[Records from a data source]

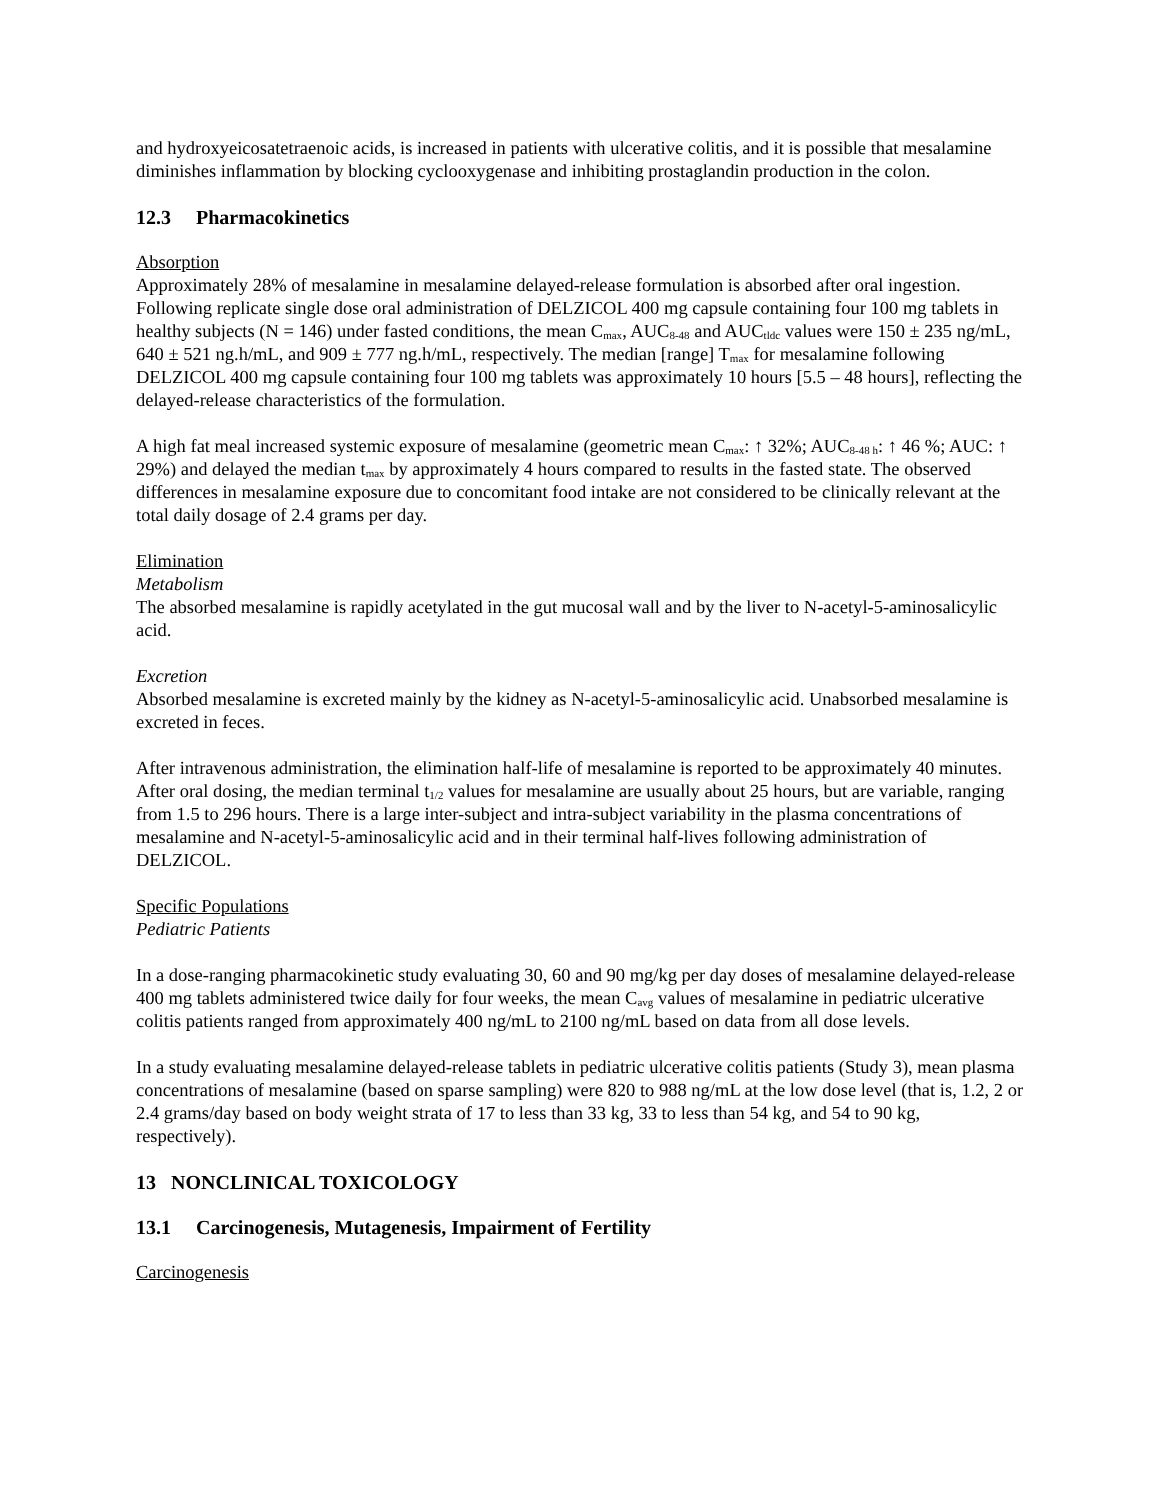and hydroxyeicosatetraenoic acids, is increased in patients with ulcerative colitis, and it is possible that mesalamine diminishes inflammation by blocking cyclooxygenase and inhibiting prostaglandin production in the colon.
12.3 Pharmacokinetics
Absorption
Approximately 28% of mesalamine in mesalamine delayed-release formulation is absorbed after oral ingestion. Following replicate single dose oral administration of DELZICOL 400 mg capsule containing four 100 mg tablets in healthy subjects (N = 146) under fasted conditions, the mean C<sub>max</sub>, AUC<sub>8-48</sub> and AUC<sub>tldc</sub> values were 150 ± 235 ng/mL, 640 ± 521 ng.h/mL, and 909 ± 777 ng.h/mL, respectively. The median [range] T<sub>max</sub> for mesalamine following DELZICOL 400 mg capsule containing four 100 mg tablets was approximately 10 hours [5.5 – 48 hours], reflecting the delayed-release characteristics of the formulation.
A high fat meal increased systemic exposure of mesalamine (geometric mean C<sub>max</sub>: ↑ 32%; AUC<sub>8-48 h</sub>: ↑ 46 %; AUC: ↑ 29%) and delayed the median t<sub>max</sub> by approximately 4 hours compared to results in the fasted state. The observed differences in mesalamine exposure due to concomitant food intake are not considered to be clinically relevant at the total daily dosage of 2.4 grams per day.
Elimination
Metabolism
The absorbed mesalamine is rapidly acetylated in the gut mucosal wall and by the liver to N-acetyl-5-aminosalicylic acid.
Excretion
Absorbed mesalamine is excreted mainly by the kidney as N-acetyl-5-aminosalicylic acid. Unabsorbed mesalamine is excreted in feces.
After intravenous administration, the elimination half-life of mesalamine is reported to be approximately 40 minutes. After oral dosing, the median terminal t<sub>1/2</sub> values for mesalamine are usually about 25 hours, but are variable, ranging from 1.5 to 296 hours. There is a large inter-subject and intra-subject variability in the plasma concentrations of mesalamine and N-acetyl-5-aminosalicylic acid and in their terminal half-lives following administration of DELZICOL.
Specific Populations
Pediatric Patients
In a dose-ranging pharmacokinetic study evaluating 30, 60 and 90 mg/kg per day doses of mesalamine delayed-release 400 mg tablets administered twice daily for four weeks, the mean C<sub>avg</sub> values of mesalamine in pediatric ulcerative colitis patients ranged from approximately 400 ng/mL to 2100 ng/mL based on data from all dose levels.
In a study evaluating mesalamine delayed-release tablets in pediatric ulcerative colitis patients (Study 3), mean plasma concentrations of mesalamine (based on sparse sampling) were 820 to 988 ng/mL at the low dose level (that is, 1.2, 2 or 2.4 grams/day based on body weight strata of 17 to less than 33 kg, 33 to less than 54 kg, and 54 to 90 kg, respectively).
13 NONCLINICAL TOXICOLOGY
13.1 Carcinogenesis, Mutagenesis, Impairment of Fertility
Carcinogenesis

▸ **To do**:
Gather all lines from the records above in which "evaluating" appears.

▸ **Result for this exercise**:
In a dose-ranging pharmacokinetic study evaluating 30, 60 and 90 mg/kg per day doses of mesalamine delayed-release 400 mg tablets administered twice daily for four weeks, the mean C<sub>avg</sub> values of mesalamine in pediatric ulcerative colitis patients ranged from approximately 400 ng/mL to 2100 ng/mL based on data from all dose levels.
In a study evaluating mesalamine delayed-release tablets in pediatric ulcerative colitis patients (Study 3), mean plasma concentrations of mesalamine (based on sparse sampling) were 820 to 988 ng/mL at the low dose level (that is, 1.2, 2 or 2.4 grams/day based on body weight strata of 17 to less than 33 kg, 33 to less than 54 kg, and 54 to 90 kg, respectively).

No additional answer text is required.